To prevent slip-and-fall accidents:
- Clear walkways of ice and snow as soon as possible.
- Watch for black ice, which occurs when water melts and refreezes on dark asphalt surfaces. Downspout drainage areas and near-curb areas can become especially hazardous.
- Keep ample amounts of ice-melting compound on hand. Store it in an area that is easily accessible by adult staff but not children.
- Place skid-resistant, absorbent mats at all entrances. Inspect the mats frequently so they do not becoming tripping hazards, and replace frayed mats immediately.

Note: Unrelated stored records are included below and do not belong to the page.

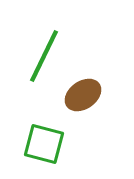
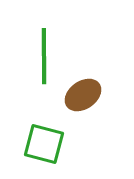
green line: rotated 26 degrees counterclockwise
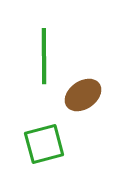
green square: rotated 30 degrees counterclockwise
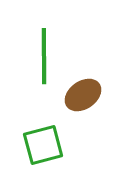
green square: moved 1 px left, 1 px down
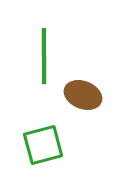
brown ellipse: rotated 57 degrees clockwise
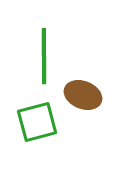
green square: moved 6 px left, 23 px up
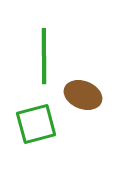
green square: moved 1 px left, 2 px down
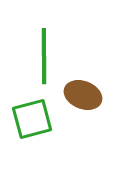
green square: moved 4 px left, 5 px up
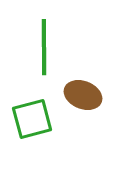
green line: moved 9 px up
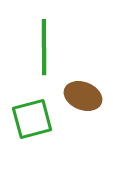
brown ellipse: moved 1 px down
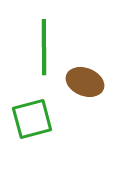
brown ellipse: moved 2 px right, 14 px up
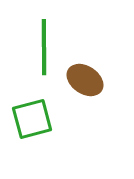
brown ellipse: moved 2 px up; rotated 12 degrees clockwise
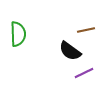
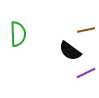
purple line: moved 2 px right
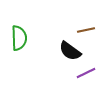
green semicircle: moved 1 px right, 4 px down
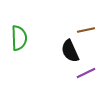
black semicircle: rotated 30 degrees clockwise
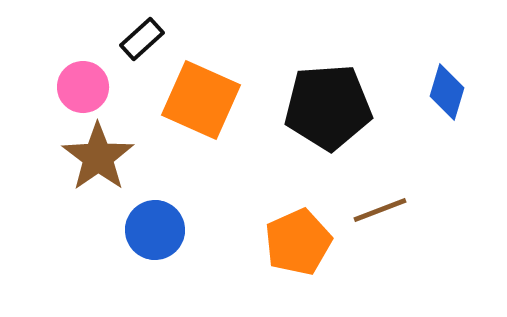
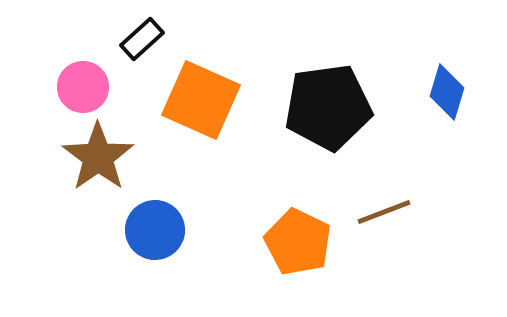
black pentagon: rotated 4 degrees counterclockwise
brown line: moved 4 px right, 2 px down
orange pentagon: rotated 22 degrees counterclockwise
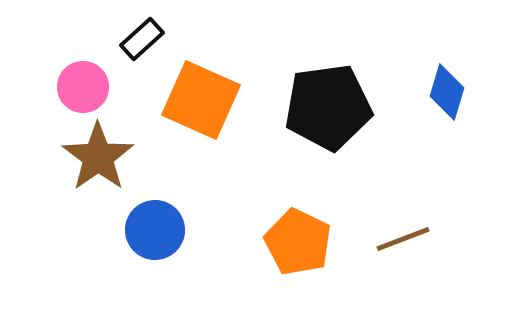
brown line: moved 19 px right, 27 px down
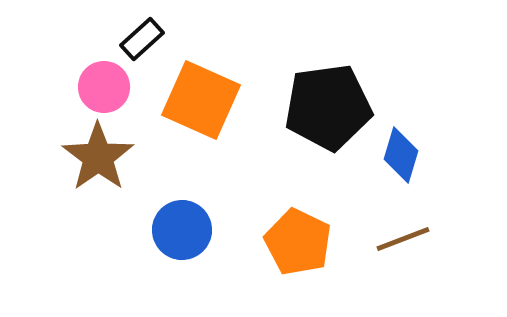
pink circle: moved 21 px right
blue diamond: moved 46 px left, 63 px down
blue circle: moved 27 px right
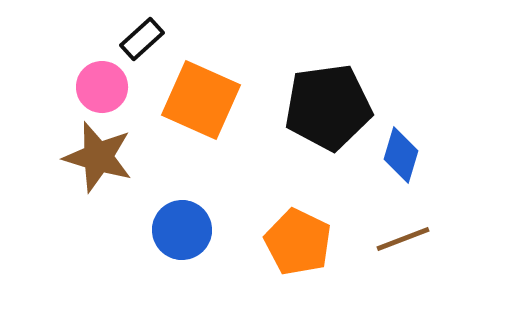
pink circle: moved 2 px left
brown star: rotated 20 degrees counterclockwise
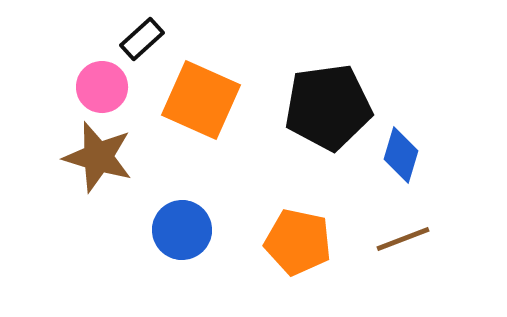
orange pentagon: rotated 14 degrees counterclockwise
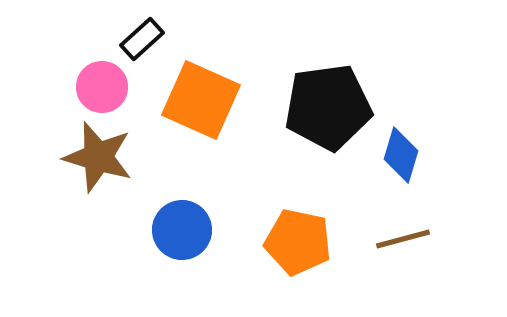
brown line: rotated 6 degrees clockwise
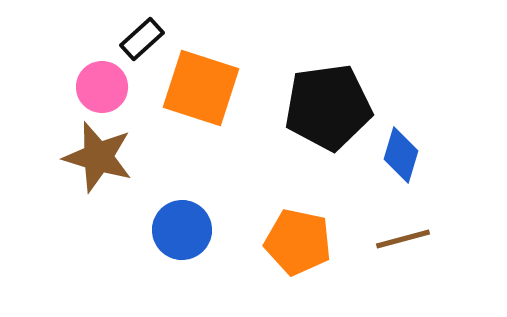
orange square: moved 12 px up; rotated 6 degrees counterclockwise
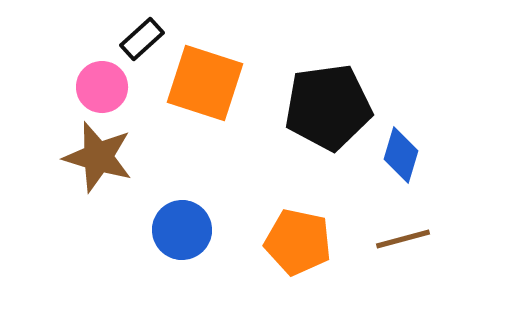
orange square: moved 4 px right, 5 px up
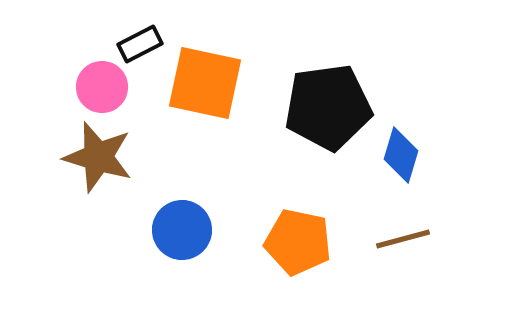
black rectangle: moved 2 px left, 5 px down; rotated 15 degrees clockwise
orange square: rotated 6 degrees counterclockwise
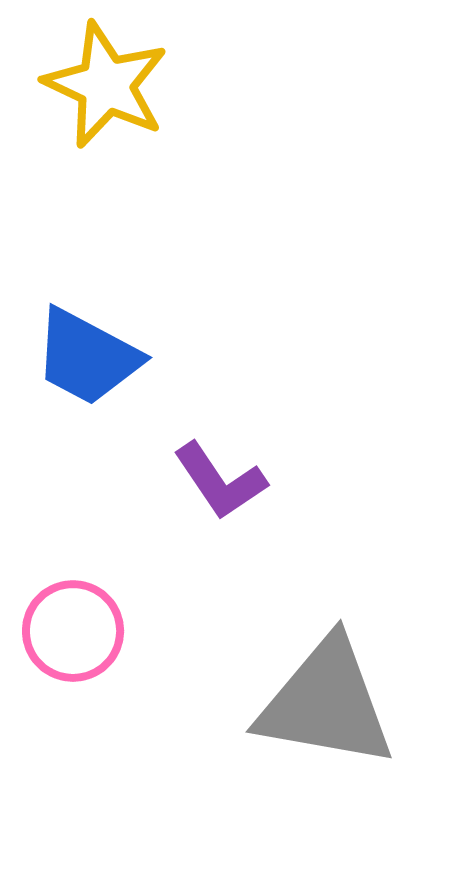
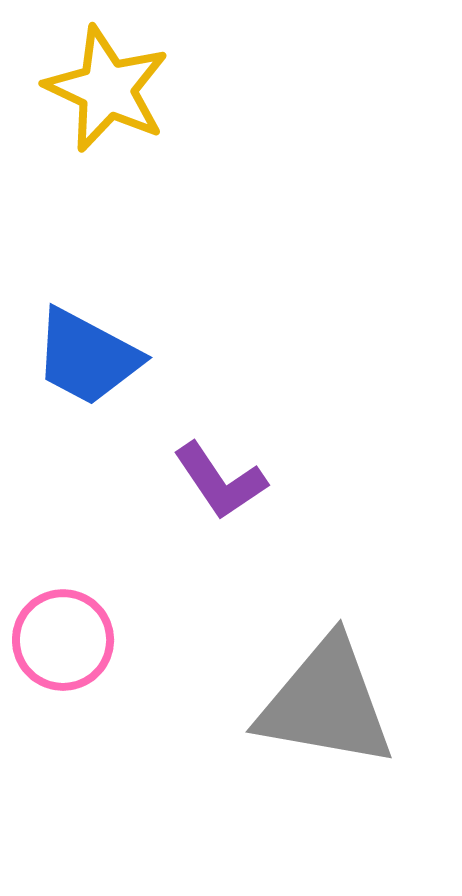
yellow star: moved 1 px right, 4 px down
pink circle: moved 10 px left, 9 px down
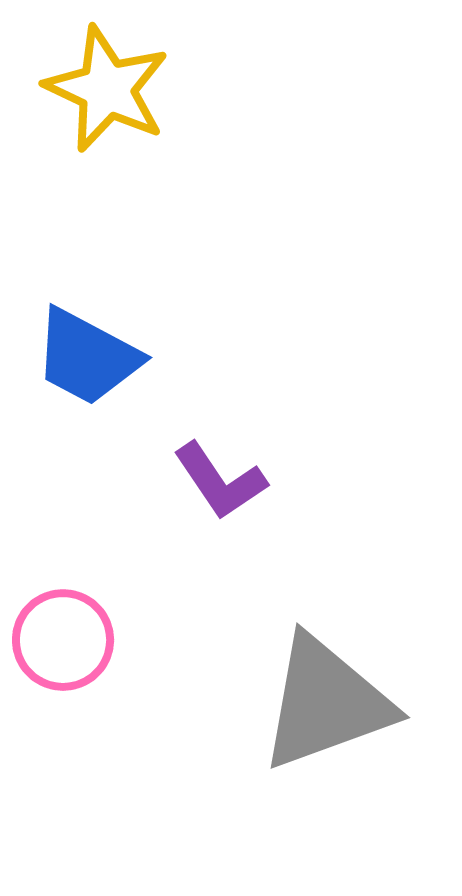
gray triangle: rotated 30 degrees counterclockwise
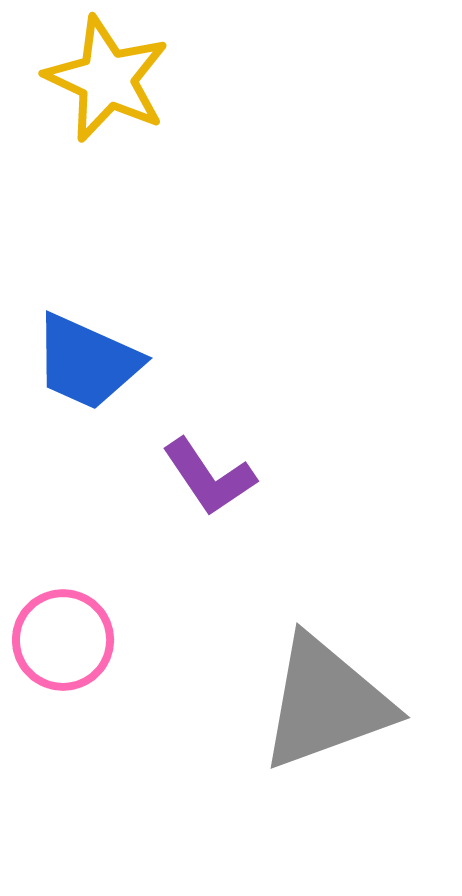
yellow star: moved 10 px up
blue trapezoid: moved 5 px down; rotated 4 degrees counterclockwise
purple L-shape: moved 11 px left, 4 px up
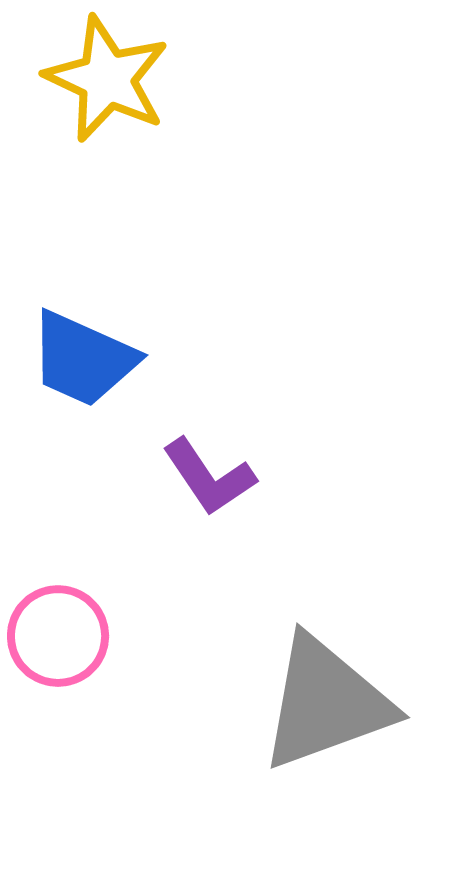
blue trapezoid: moved 4 px left, 3 px up
pink circle: moved 5 px left, 4 px up
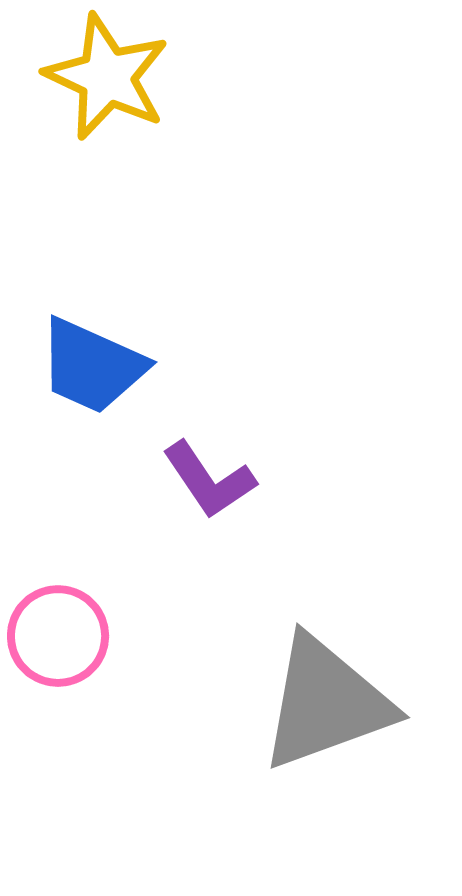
yellow star: moved 2 px up
blue trapezoid: moved 9 px right, 7 px down
purple L-shape: moved 3 px down
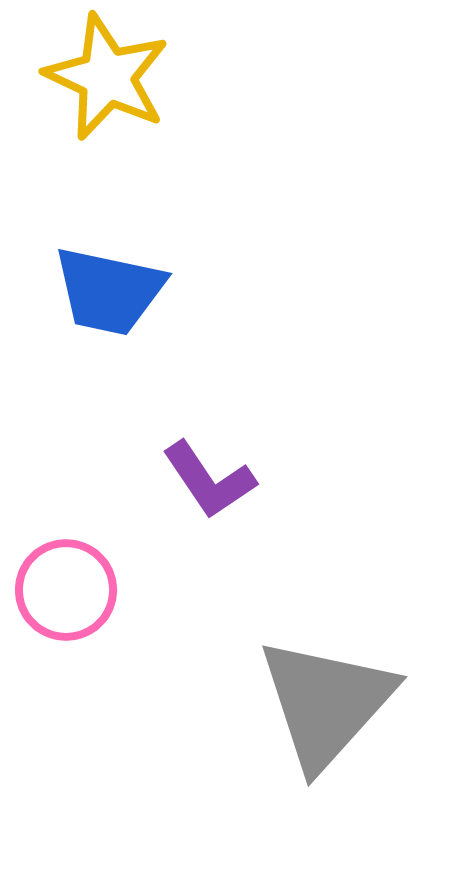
blue trapezoid: moved 17 px right, 75 px up; rotated 12 degrees counterclockwise
pink circle: moved 8 px right, 46 px up
gray triangle: rotated 28 degrees counterclockwise
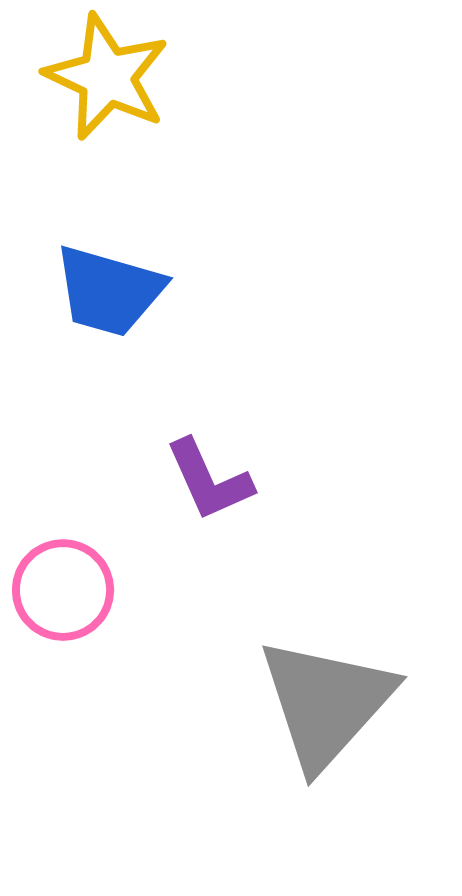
blue trapezoid: rotated 4 degrees clockwise
purple L-shape: rotated 10 degrees clockwise
pink circle: moved 3 px left
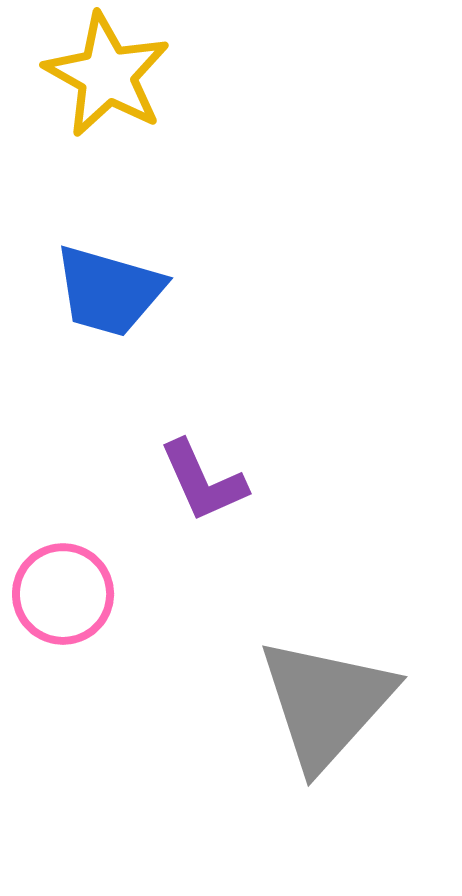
yellow star: moved 2 px up; rotated 4 degrees clockwise
purple L-shape: moved 6 px left, 1 px down
pink circle: moved 4 px down
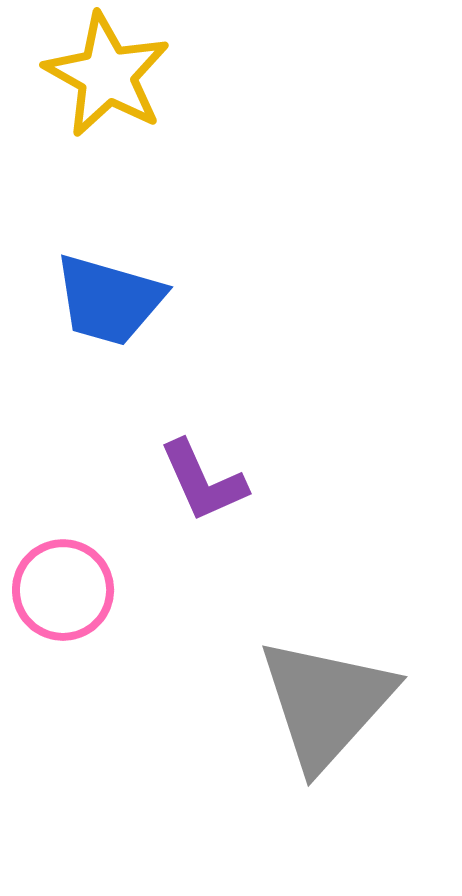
blue trapezoid: moved 9 px down
pink circle: moved 4 px up
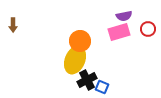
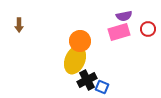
brown arrow: moved 6 px right
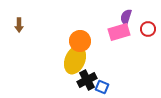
purple semicircle: moved 2 px right, 1 px down; rotated 119 degrees clockwise
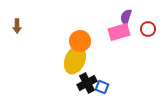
brown arrow: moved 2 px left, 1 px down
black cross: moved 3 px down
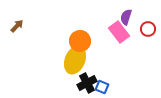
brown arrow: rotated 136 degrees counterclockwise
pink rectangle: rotated 70 degrees clockwise
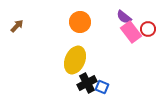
purple semicircle: moved 2 px left; rotated 70 degrees counterclockwise
pink rectangle: moved 12 px right
orange circle: moved 19 px up
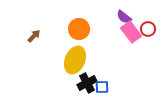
orange circle: moved 1 px left, 7 px down
brown arrow: moved 17 px right, 10 px down
blue square: rotated 24 degrees counterclockwise
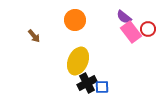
orange circle: moved 4 px left, 9 px up
brown arrow: rotated 96 degrees clockwise
yellow ellipse: moved 3 px right, 1 px down
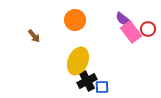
purple semicircle: moved 1 px left, 2 px down
black cross: moved 2 px up
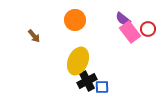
pink rectangle: moved 1 px left
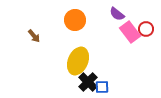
purple semicircle: moved 6 px left, 5 px up
red circle: moved 2 px left
black cross: moved 1 px right, 1 px down; rotated 18 degrees counterclockwise
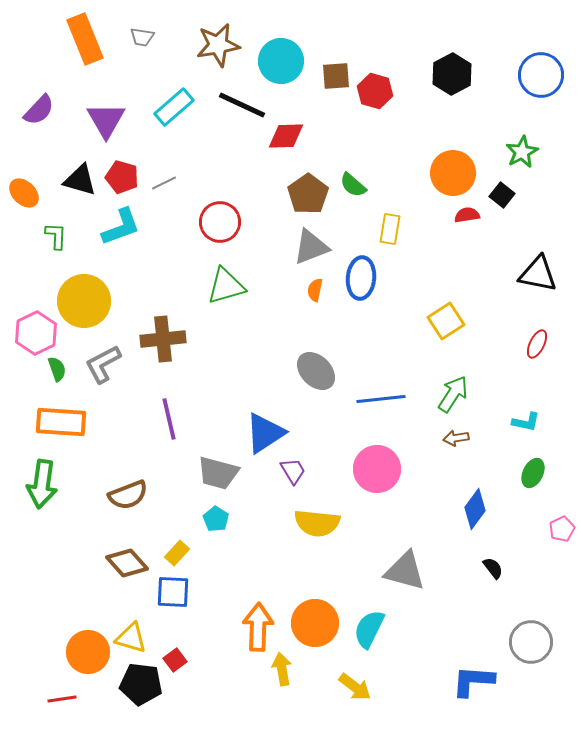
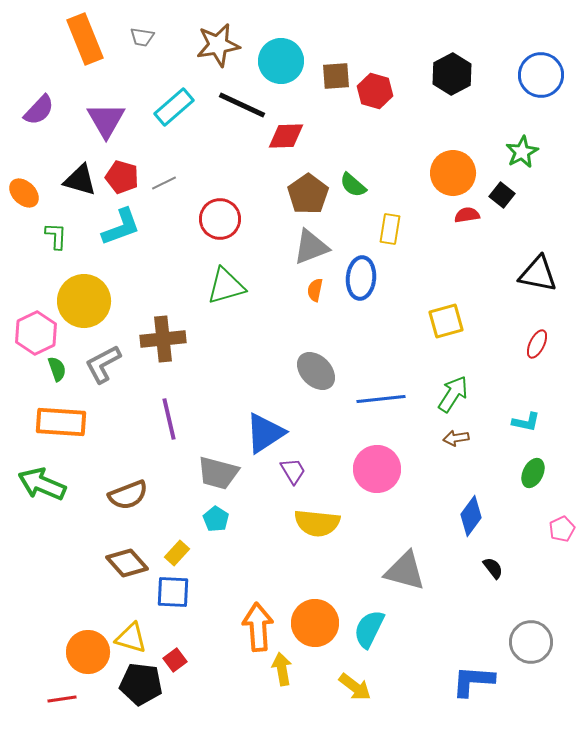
red circle at (220, 222): moved 3 px up
yellow square at (446, 321): rotated 18 degrees clockwise
green arrow at (42, 484): rotated 105 degrees clockwise
blue diamond at (475, 509): moved 4 px left, 7 px down
orange arrow at (258, 627): rotated 6 degrees counterclockwise
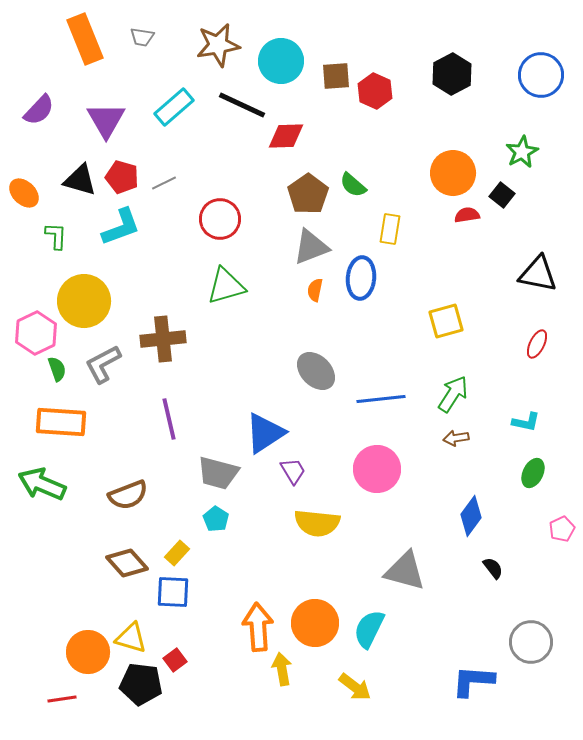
red hexagon at (375, 91): rotated 8 degrees clockwise
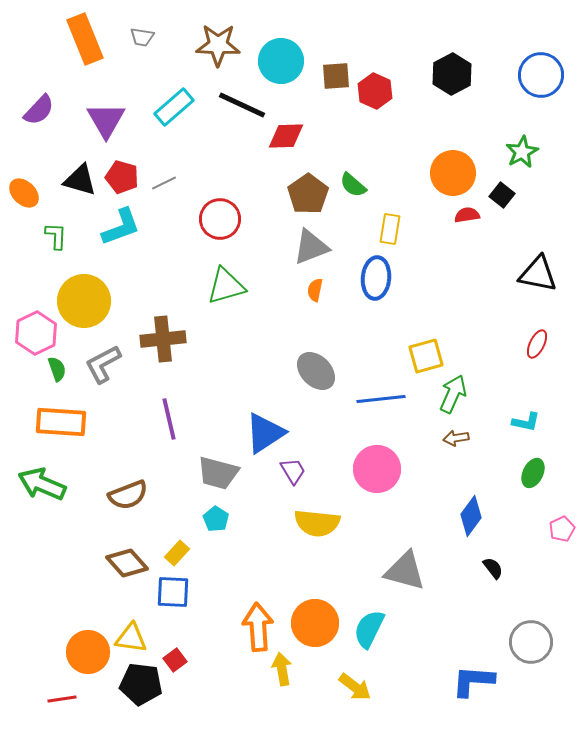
brown star at (218, 45): rotated 12 degrees clockwise
blue ellipse at (361, 278): moved 15 px right
yellow square at (446, 321): moved 20 px left, 35 px down
green arrow at (453, 394): rotated 9 degrees counterclockwise
yellow triangle at (131, 638): rotated 8 degrees counterclockwise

- Make advance arrangements with your snow removal contractors to clear sidewalks, parking lots, and walkways before the children arrive.
- Post “Wet Floor” warning signs at entrance areas. These signs must be visible and don’t obstruct walkways.
- Check your floors frequently and immediately clean up moisture.
- Document your efforts to keep your floors hazard-free in a daily log or on your calendar. Most importantly, be consistent and timely with your cleaning and inspection schedule.
To keep pipes from freezing:
- If you close during the holidays, keep your heat on. Your heating expenses are far less costly than having to close your center for water damage repair.
- If your center is going to be unoccupied for more than 24 hours, you should have a plan to inspect it once a day for freezing pipes.
- Seal all external openings where cold air can get at unprotected water pipes and cover pipes with foam or fiberglass insulation sleeves.
- Keep pipes from freezing under sinks by opening cabinet doors, which allows warmer room air to circulate around the pipes. If pipes start to freeze, let water drip slowly through an open faucet to help prevent pipes from bursting.
Pipes that rupture due to freezing can result in extensive water damage to walls, carpets and furniture, in addition to important electronic equipment such as computers, printers, telephones and copiers. While the electronics themselves can be replaced, important business records can be lost indefinitely if computers are damaged. Protect equipment with a cover before you leave each day. Elevate computers off the floor to reduce its exposure to rising water.